[Images with object cuboids]
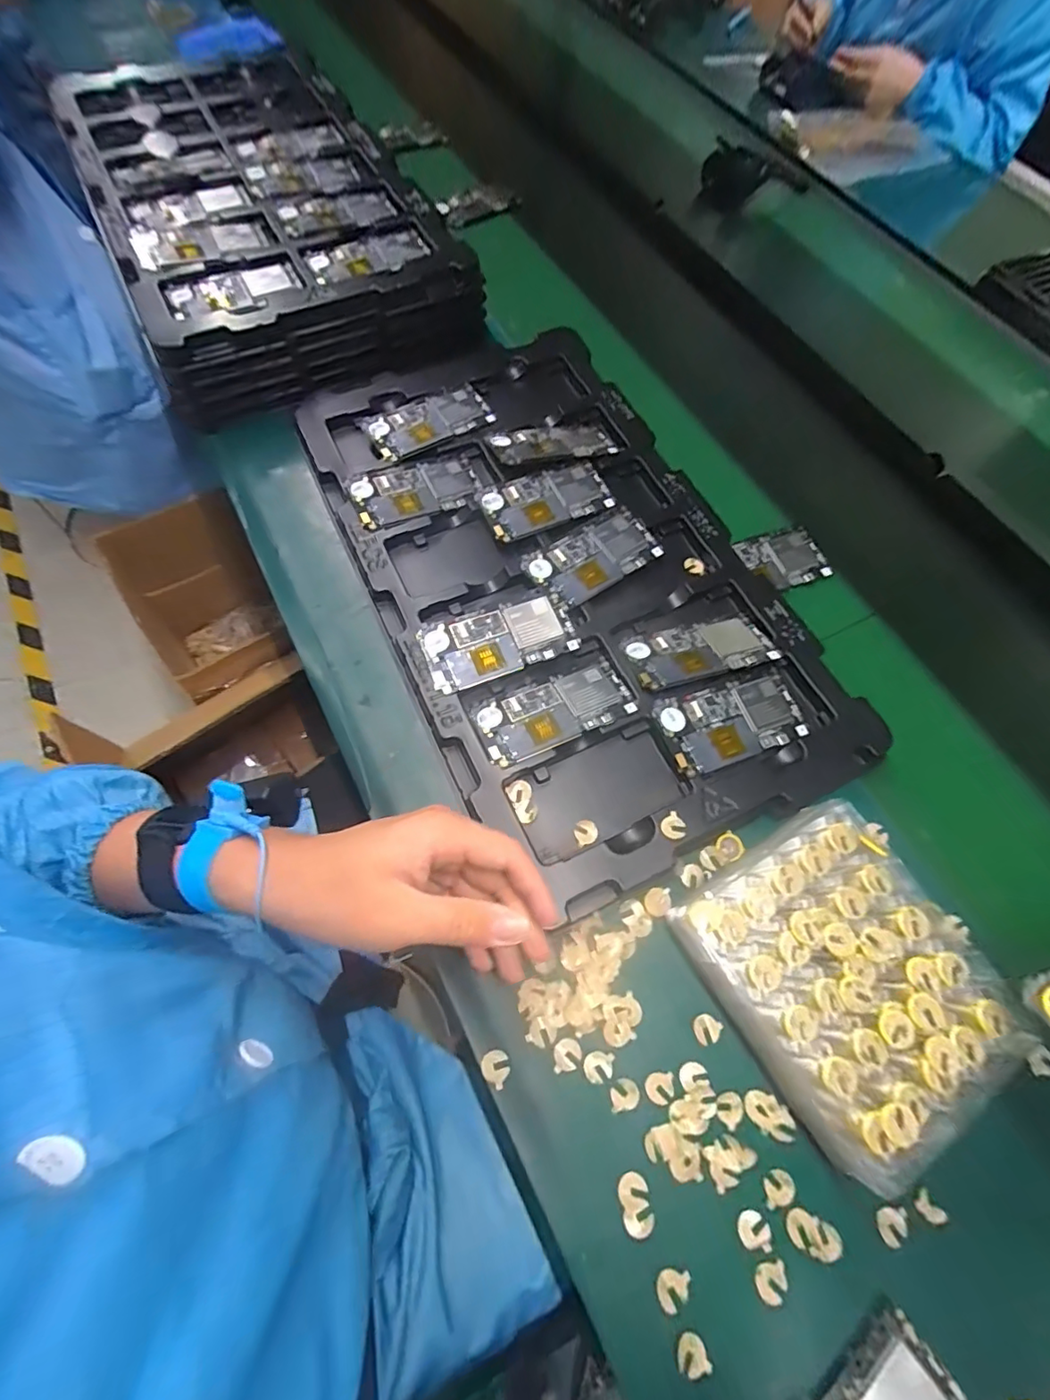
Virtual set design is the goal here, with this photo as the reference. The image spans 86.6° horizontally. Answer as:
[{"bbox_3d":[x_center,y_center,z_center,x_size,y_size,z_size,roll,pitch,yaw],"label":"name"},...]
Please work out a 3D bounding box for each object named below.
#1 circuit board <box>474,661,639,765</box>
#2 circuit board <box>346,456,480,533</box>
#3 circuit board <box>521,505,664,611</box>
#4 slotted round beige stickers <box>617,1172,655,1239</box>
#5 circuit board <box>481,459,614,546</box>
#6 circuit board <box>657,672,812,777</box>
[{"bbox_3d":[0.023,0.008,0.448,0.124,0.012,0.058,-22,69,-11],"label":"circuit board"},{"bbox_3d":[-0.104,-0.202,0.532,0.120,0.009,0.060,-24,69,-11],"label":"circuit board"},{"bbox_3d":[0.063,-0.131,0.508,0.122,0.007,0.065,-31,71,-14],"label":"circuit board"},{"bbox_3d":[0.066,0.301,0.332,0.018,0.004,0.030,-12,67,-7],"label":"slotted round beige stickers"},{"bbox_3d":[0.022,-0.193,0.534,0.122,0.006,0.061,-22,69,-11],"label":"circuit board"},{"bbox_3d":[0.169,0.017,0.449,0.119,0.011,0.062,-17,68,-9],"label":"circuit board"}]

-- Exercise goal --
Set down all of the entries exactly. Leave the pictures out.

-- Your solution --
Virtual set design is the goal here, with this photo as the reference. The image spans 86.6° horizontally. Answer as:
[{"bbox_3d":[x_center,y_center,z_center,x_size,y_size,z_size,roll,pitch,yaw],"label":"name"},...]
Please work out a 3D bounding box for each object named below.
#1 circuit board <box>474,661,639,765</box>
#2 circuit board <box>346,456,480,533</box>
#3 circuit board <box>521,505,664,611</box>
#4 slotted round beige stickers <box>617,1172,655,1239</box>
#5 circuit board <box>481,459,614,546</box>
#6 circuit board <box>657,672,812,777</box>
[{"bbox_3d":[0.023,0.008,0.448,0.124,0.012,0.058,-22,69,-11],"label":"circuit board"},{"bbox_3d":[-0.104,-0.202,0.532,0.120,0.009,0.060,-24,69,-11],"label":"circuit board"},{"bbox_3d":[0.063,-0.131,0.508,0.122,0.007,0.065,-31,71,-14],"label":"circuit board"},{"bbox_3d":[0.066,0.301,0.332,0.018,0.004,0.030,-12,67,-7],"label":"slotted round beige stickers"},{"bbox_3d":[0.022,-0.193,0.534,0.122,0.006,0.061,-22,69,-11],"label":"circuit board"},{"bbox_3d":[0.169,0.017,0.449,0.119,0.011,0.062,-17,68,-9],"label":"circuit board"}]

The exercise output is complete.